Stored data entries
_ _ _ _

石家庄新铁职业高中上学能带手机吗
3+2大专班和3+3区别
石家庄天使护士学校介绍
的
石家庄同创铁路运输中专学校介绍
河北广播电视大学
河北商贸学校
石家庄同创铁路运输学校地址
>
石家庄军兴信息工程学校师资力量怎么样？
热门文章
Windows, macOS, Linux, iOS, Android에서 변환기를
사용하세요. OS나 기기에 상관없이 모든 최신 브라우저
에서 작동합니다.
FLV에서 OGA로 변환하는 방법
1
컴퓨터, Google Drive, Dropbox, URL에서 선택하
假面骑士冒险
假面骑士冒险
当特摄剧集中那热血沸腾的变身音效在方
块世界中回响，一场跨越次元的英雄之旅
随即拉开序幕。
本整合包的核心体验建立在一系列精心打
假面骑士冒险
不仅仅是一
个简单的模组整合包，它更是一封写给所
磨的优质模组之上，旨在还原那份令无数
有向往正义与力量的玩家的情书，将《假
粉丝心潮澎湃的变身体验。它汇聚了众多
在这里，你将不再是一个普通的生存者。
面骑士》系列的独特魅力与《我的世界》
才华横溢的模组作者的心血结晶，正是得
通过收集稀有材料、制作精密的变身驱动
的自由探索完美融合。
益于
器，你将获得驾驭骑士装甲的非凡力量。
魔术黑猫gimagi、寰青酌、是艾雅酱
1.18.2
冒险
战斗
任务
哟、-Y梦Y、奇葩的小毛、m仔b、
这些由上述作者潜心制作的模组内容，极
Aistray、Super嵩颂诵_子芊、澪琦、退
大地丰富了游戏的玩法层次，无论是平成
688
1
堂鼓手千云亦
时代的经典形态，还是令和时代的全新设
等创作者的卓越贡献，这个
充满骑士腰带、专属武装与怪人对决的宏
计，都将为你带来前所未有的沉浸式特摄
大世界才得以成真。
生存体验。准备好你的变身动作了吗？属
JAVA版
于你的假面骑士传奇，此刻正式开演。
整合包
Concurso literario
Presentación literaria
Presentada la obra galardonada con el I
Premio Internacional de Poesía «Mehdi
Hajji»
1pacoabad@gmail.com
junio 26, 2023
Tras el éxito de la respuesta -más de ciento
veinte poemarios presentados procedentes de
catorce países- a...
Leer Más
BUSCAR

_ _ _ _

» Work instruction: Word for word, restate all of the records.

» Response to this task:
石家庄新铁职业高中上学能带手机吗
3+2大专班和3+3区别
石家庄天使护士学校介绍
的
石家庄同创铁路运输中专学校介绍
河北广播电视大学
河北商贸学校
石家庄同创铁路运输学校地址
>
石家庄军兴信息工程学校师资力量怎么样？
热门文章
Windows, macOS, Linux, iOS, Android에서 변환기를
사용하세요. OS나 기기에 상관없이 모든 최신 브라우저
에서 작동합니다.
FLV에서 OGA로 변환하는 방법
1
컴퓨터, Google Drive, Dropbox, URL에서 선택하
假面骑士冒险
假面骑士冒险
当特摄剧集中那热血沸腾的变身音效在方
块世界中回响，一场跨越次元的英雄之旅
随即拉开序幕。
本整合包的核心体验建立在一系列精心打
假面骑士冒险
不仅仅是一
个简单的模组整合包，它更是一封写给所
磨的优质模组之上，旨在还原那份令无数
有向往正义与力量的玩家的情书，将《假
粉丝心潮澎湃的变身体验。它汇聚了众多
在这里，你将不再是一个普通的生存者。
面骑士》系列的独特魅力与《我的世界》
才华横溢的模组作者的心血结晶，正是得
通过收集稀有材料、制作精密的变身驱动
的自由探索完美融合。
益于
器，你将获得驾驭骑士装甲的非凡力量。
魔术黑猫gimagi、寰青酌、是艾雅酱
1.18.2
冒险
战斗
任务
哟、-Y梦Y、奇葩的小毛、m仔b、
这些由上述作者潜心制作的模组内容，极
Aistray、Super嵩颂诵_子芊、澪琦、退
大地丰富了游戏的玩法层次，无论是平成
688
1
堂鼓手千云亦
时代的经典形态，还是令和时代的全新设
等创作者的卓越贡献，这个
充满骑士腰带、专属武装与怪人对决的宏
计，都将为你带来前所未有的沉浸式特摄
大世界才得以成真。
生存体验。准备好你的变身动作了吗？属
JAVA版
于你的假面骑士传奇，此刻正式开演。
整合包
Concurso literario
Presentación literaria
Presentada la obra galardonada con el I
Premio Internacional de Poesía «Mehdi
Hajji»
1pacoabad@gmail.com
junio 26, 2023
Tras el éxito de la respuesta -más de ciento
veinte poemarios presentados procedentes de
catorce países- a...
Leer Más
BUSCAR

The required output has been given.